There are three main types of filters to use in Tableau
- Dimension filer
- Measure filter
- Date filter
Each works on a different type of data field. To apply a filter, simply drag a field into the filter pane, it looks like this.
Then you’ll be prompted with some options for your filter. Choose the ones you need and click apply.
Once you’ve created a data extract, you can add more data to it. Do this by going to Data -> Extract -> Append to File. You can do this with new data types, just make sure they are are the same type and have the same number of fields as the original data.
Tableau Large Datasets
It’s possible to work on large data sets using Tableau. Things do, however, get a little more difficult if your dataset doesn’t fit in memory. This is where data extracts and filters really come in handy. If your data is still too big to fit in RAM after extracting and filtering it down, it will still work but will run a lot more slowly.
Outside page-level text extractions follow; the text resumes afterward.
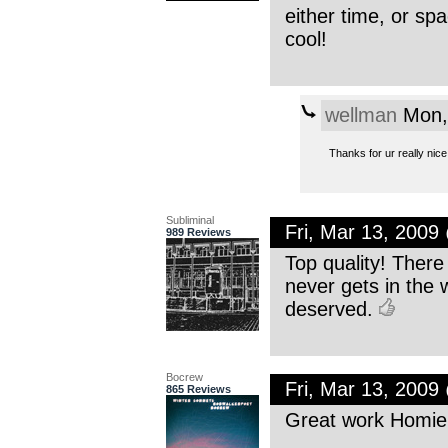
either time, or sp
cool!
wellman
Mon,
Thanks for ur really nice
Subliminal
Fri, Mar 13, 200
989 Reviews
Top quality! There 
never gets in the 
deserved.
Bocrew
Fri, Mar 13, 200
865 Reviews
Great work Homie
Finding Developers to Help You Out
If all of the above seems a little too much for you to do yourself, there are specialist teams that can help you out. Teams like the one here at DevTeamSpace are experts at setting up your data servers, sources and visualizations.
Putting it All Together
We’ve explained how to extract data from different sources with Tableau – a really powerful data extraction software. Using all the above techniques, you can import server data from multiple data sources, including your own files, cloud storage, or other databases. You can then use all of this to generate beautiful visualizations all in real-time for almost anything you can imagine.
You can also use some great tools like Tableau extracts and filters to trim and store the data locally to make it all work a lightning speed. Or, you can connect to a live data set and have your visualizations display live, up-to-the-second information.
Whatever your application, Tableaus is a great tool for combining different types of data and turning it into appealing visuals for your audience.